**To do**
The copy you print must match the listing exactly, with its pictures removed.

**Data records**
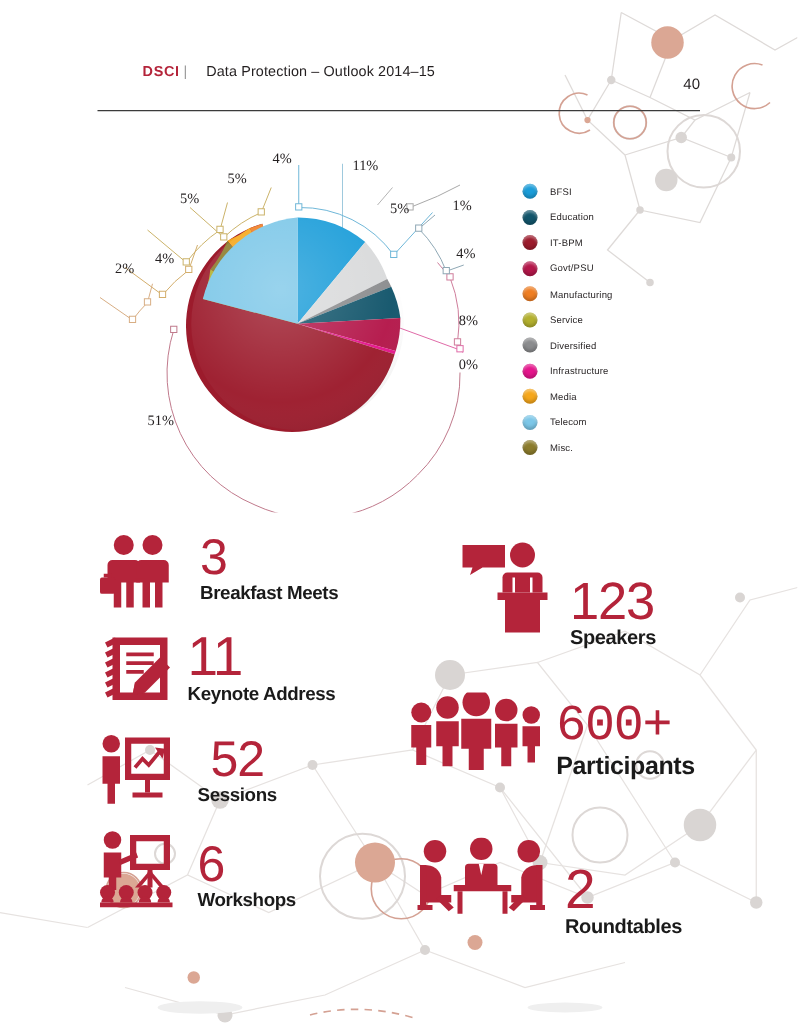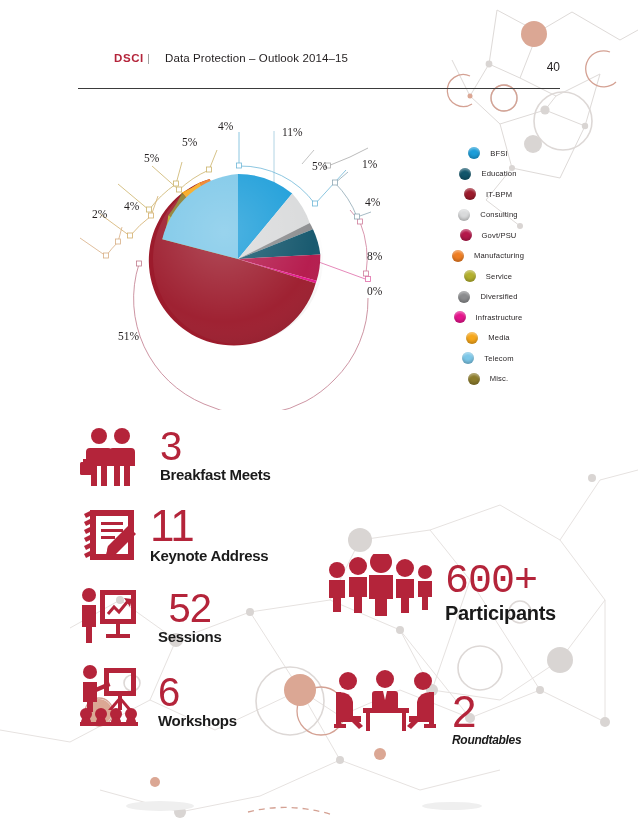"BFSI" .legend-row { justify-content: center -> none }
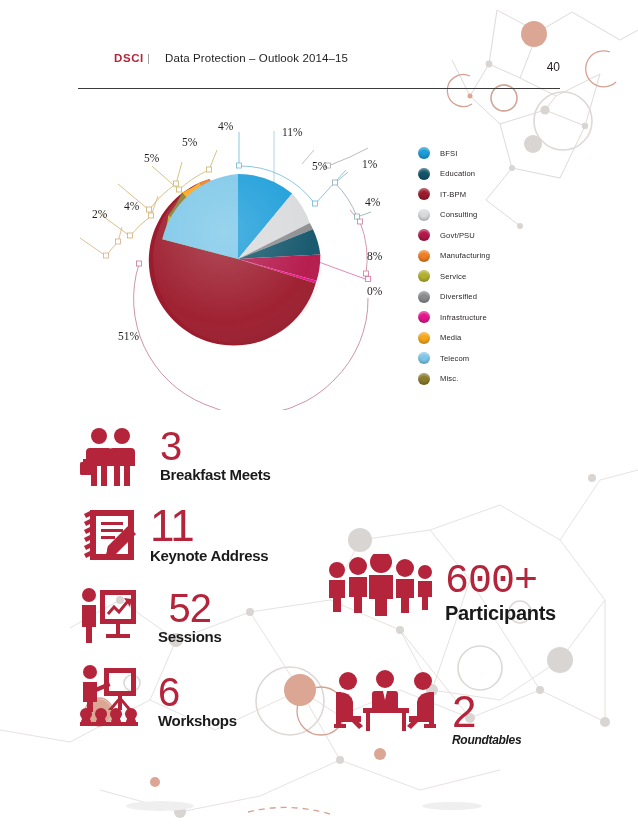"Consulting" div.legend-row { html: <div> <span></span> <span>Consulting</span> </div> -> none }
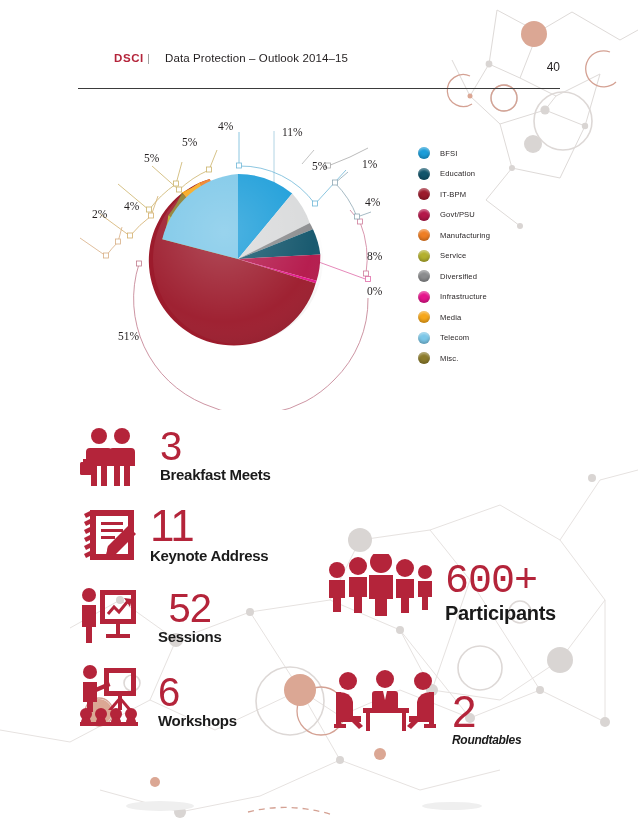"123" div.stat { html: none -> <div> <svg> <g> <path></path> <circle></circle> <path></path> <rect></rect> <rect></rect> <rect></rect> <rect></rect> </g> </svg> <div> <div>123</div> <div>Speakers</div> </div> </div> }
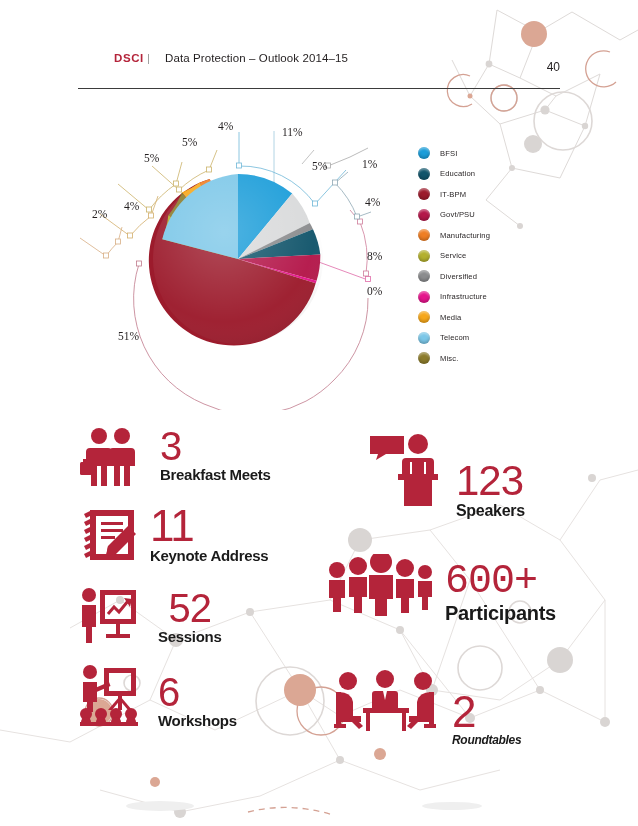"Roundtables" .s-roundtables .stat-label { font-size: 12px -> 16px; font-style: italic -> none }
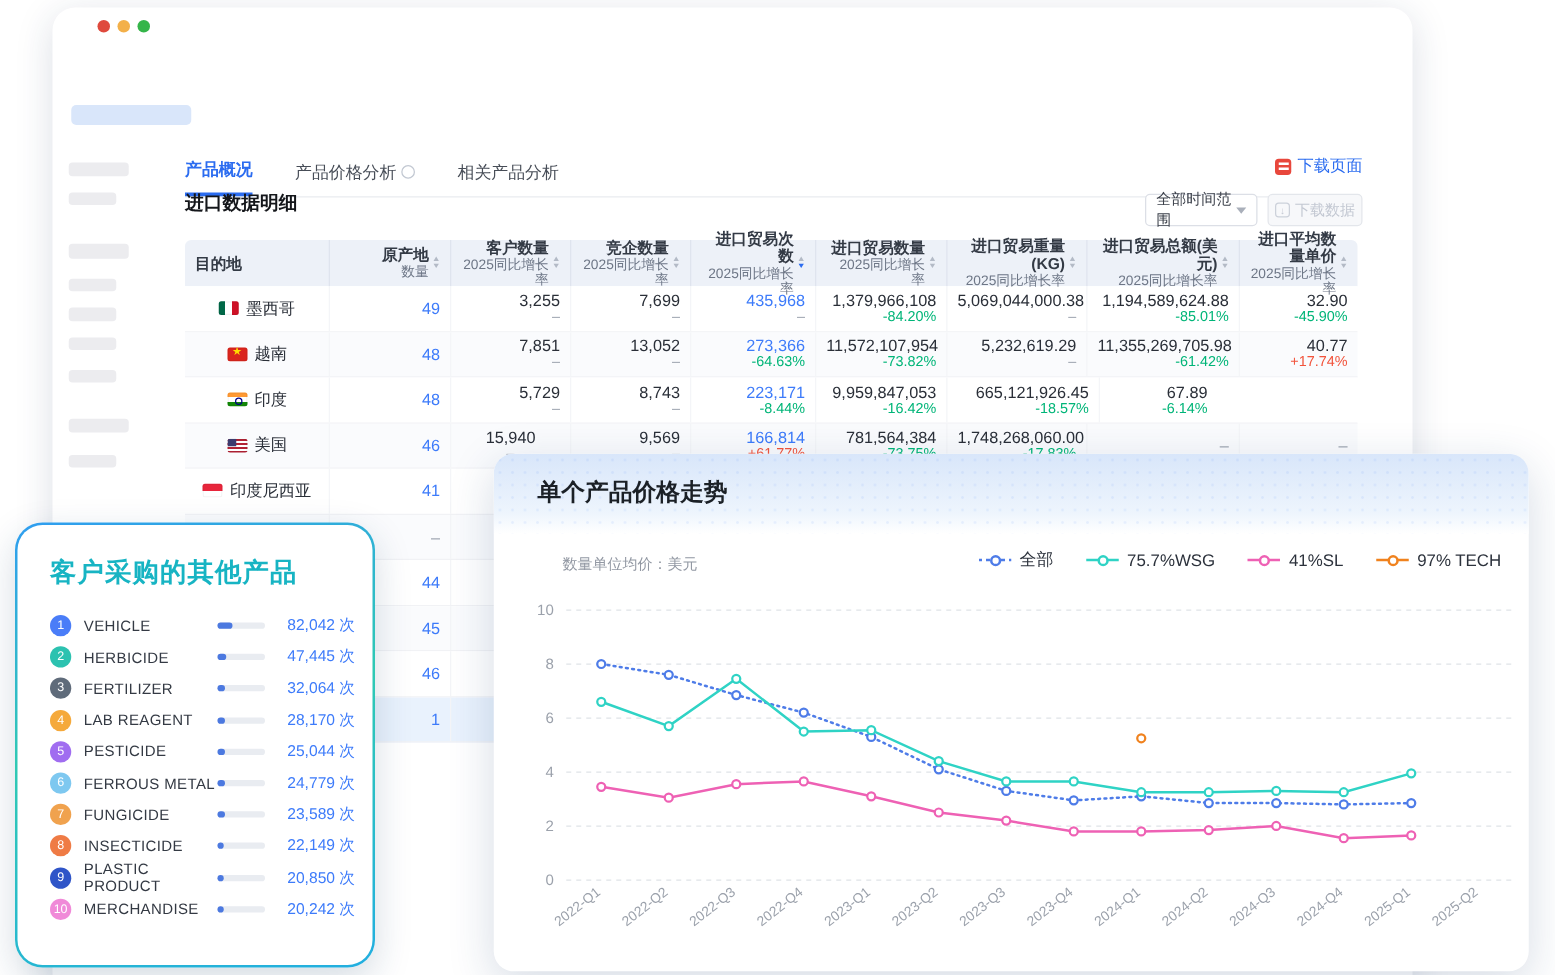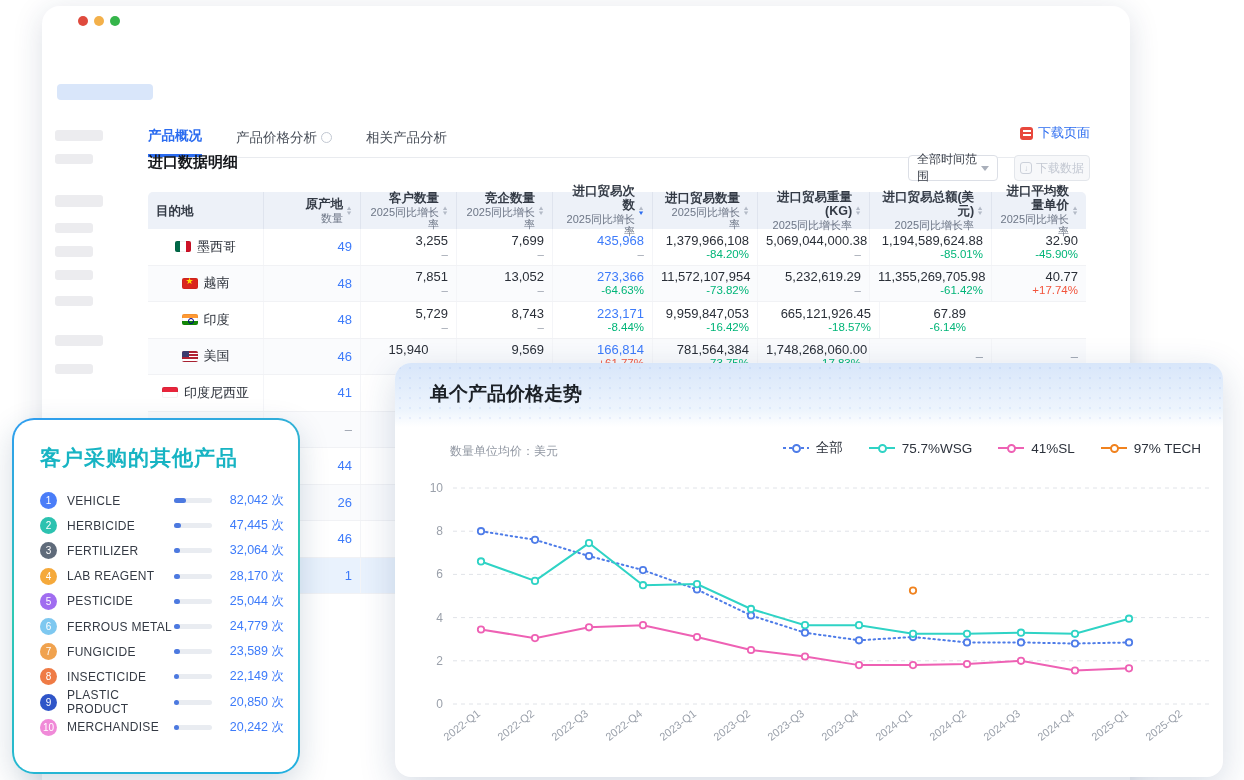"全部时间范围" .controls { gap: 16px -> 8px }
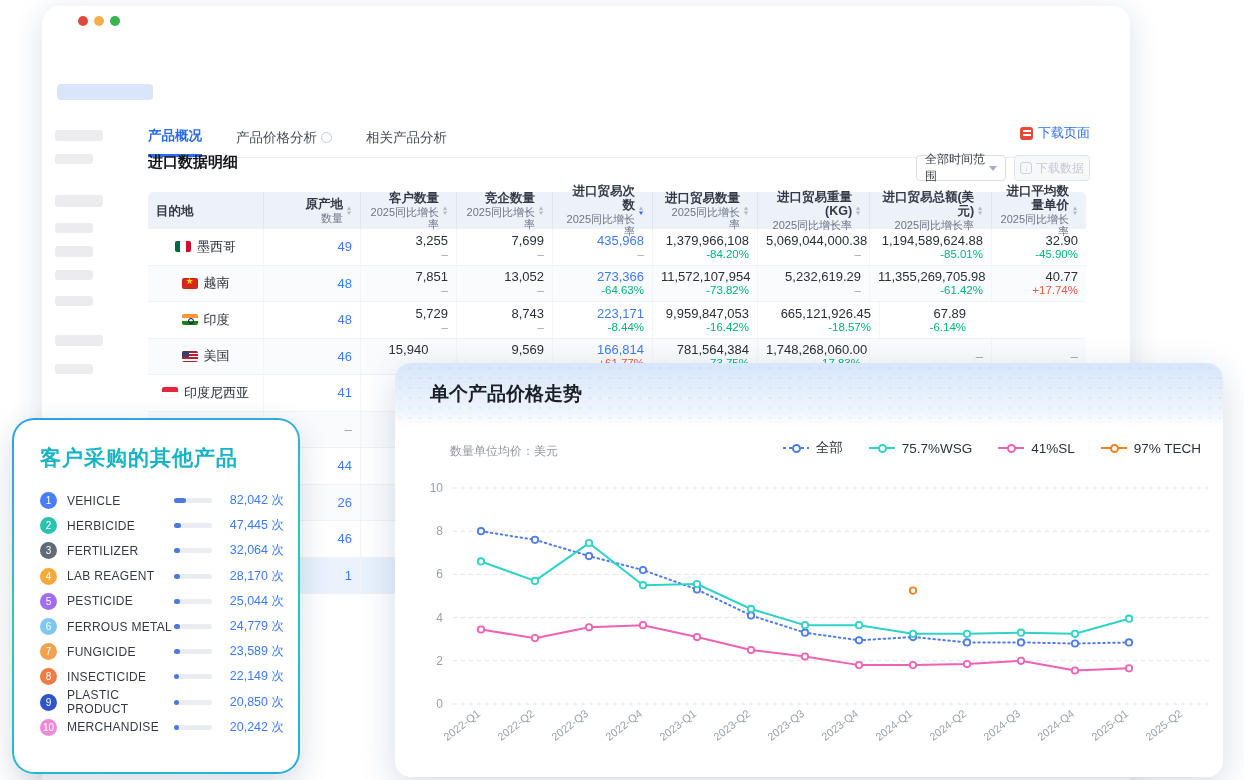"26" span.cnt { text: 26 -> 45 }
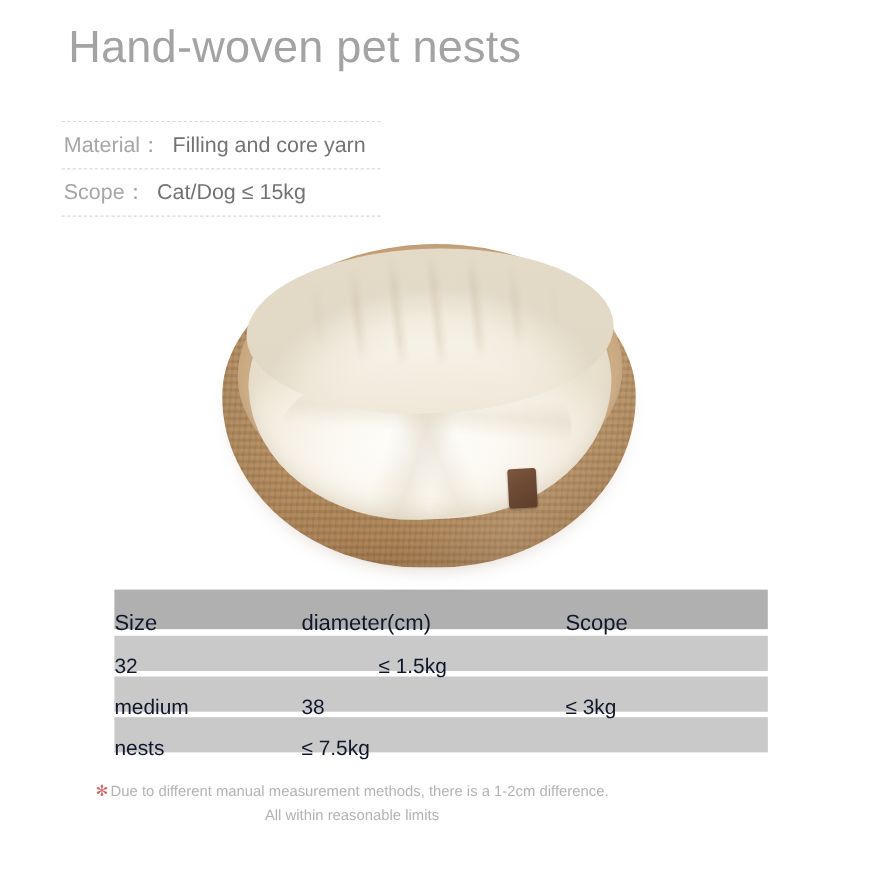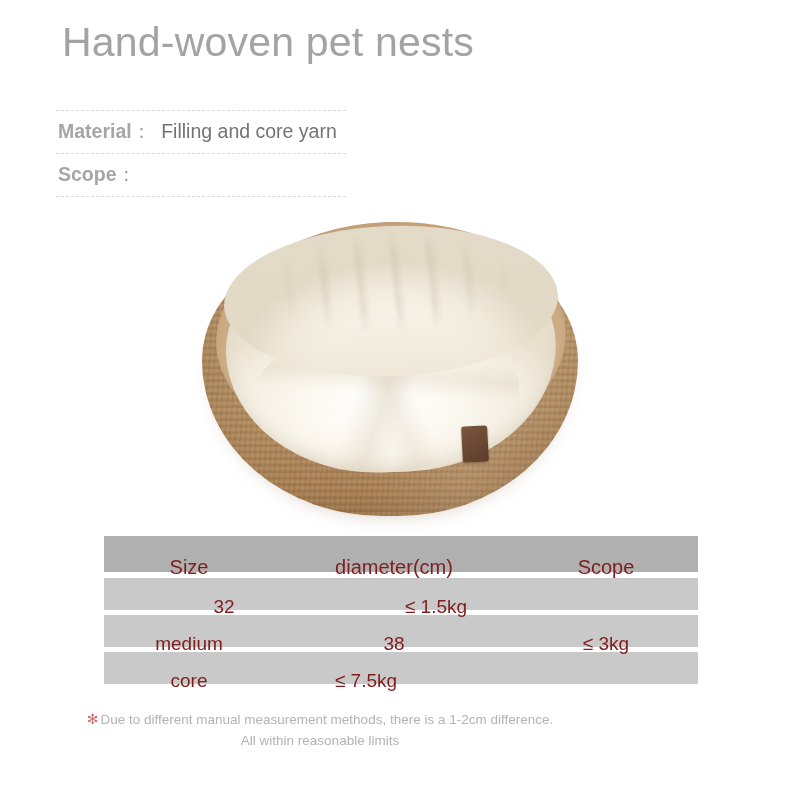"Material" .spec-label { font-weight: 700 -> 400 }
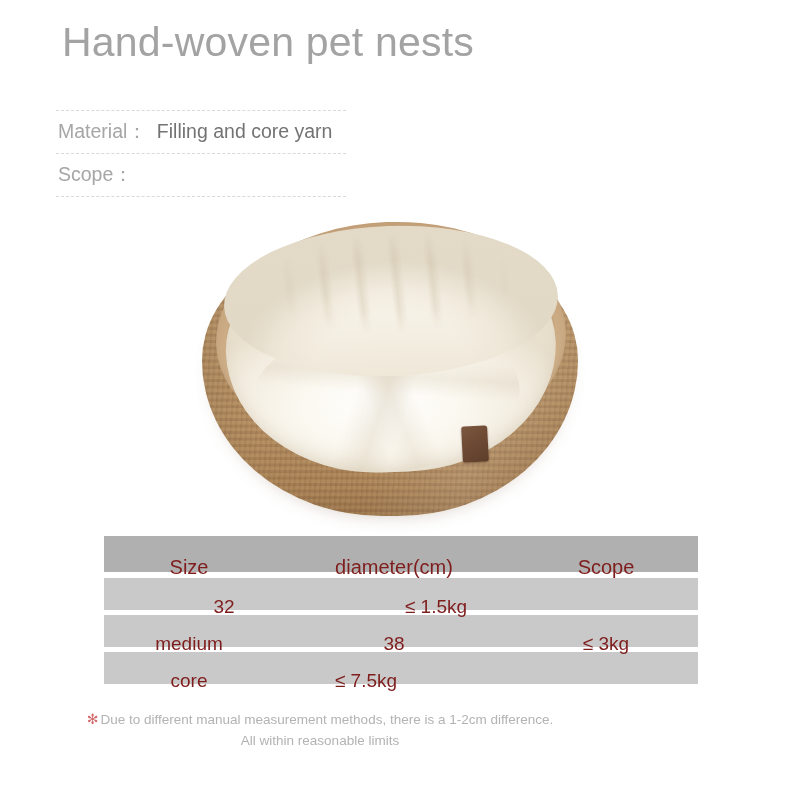"Cat/Dog ≤ 15kg" span.spec-value { html: none -> <span>Cat/Dog ≤ 15kg</span> }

**Exercise output**
"BFSI" .legend-row { justify-content: center -> none }
"Consulting" div.legend-row { html: <div> <span></span> <span>Consulting</span> </div> -> none }
"123" div.stat { html: none -> <div> <svg> <g> <path></path> <circle></circle> <path></path> <rect></rect> <rect></rect> <rect></rect> <rect></rect> </g> </svg> <div> <div>123</div> <div>Speakers</div> </div> </div> }
"Roundtables" .s-roundtables .stat-label { font-size: 12px -> 16px; font-style: italic -> none }
"全部时间范围" .controls { gap: 16px -> 8px }
"26" span.cnt { text: 26 -> 45 }
"Material" .spec-label { font-weight: 700 -> 400 }
"Cat/Dog ≤ 15kg" span.spec-value { html: none -> <span>Cat/Dog ≤ 15kg</span> }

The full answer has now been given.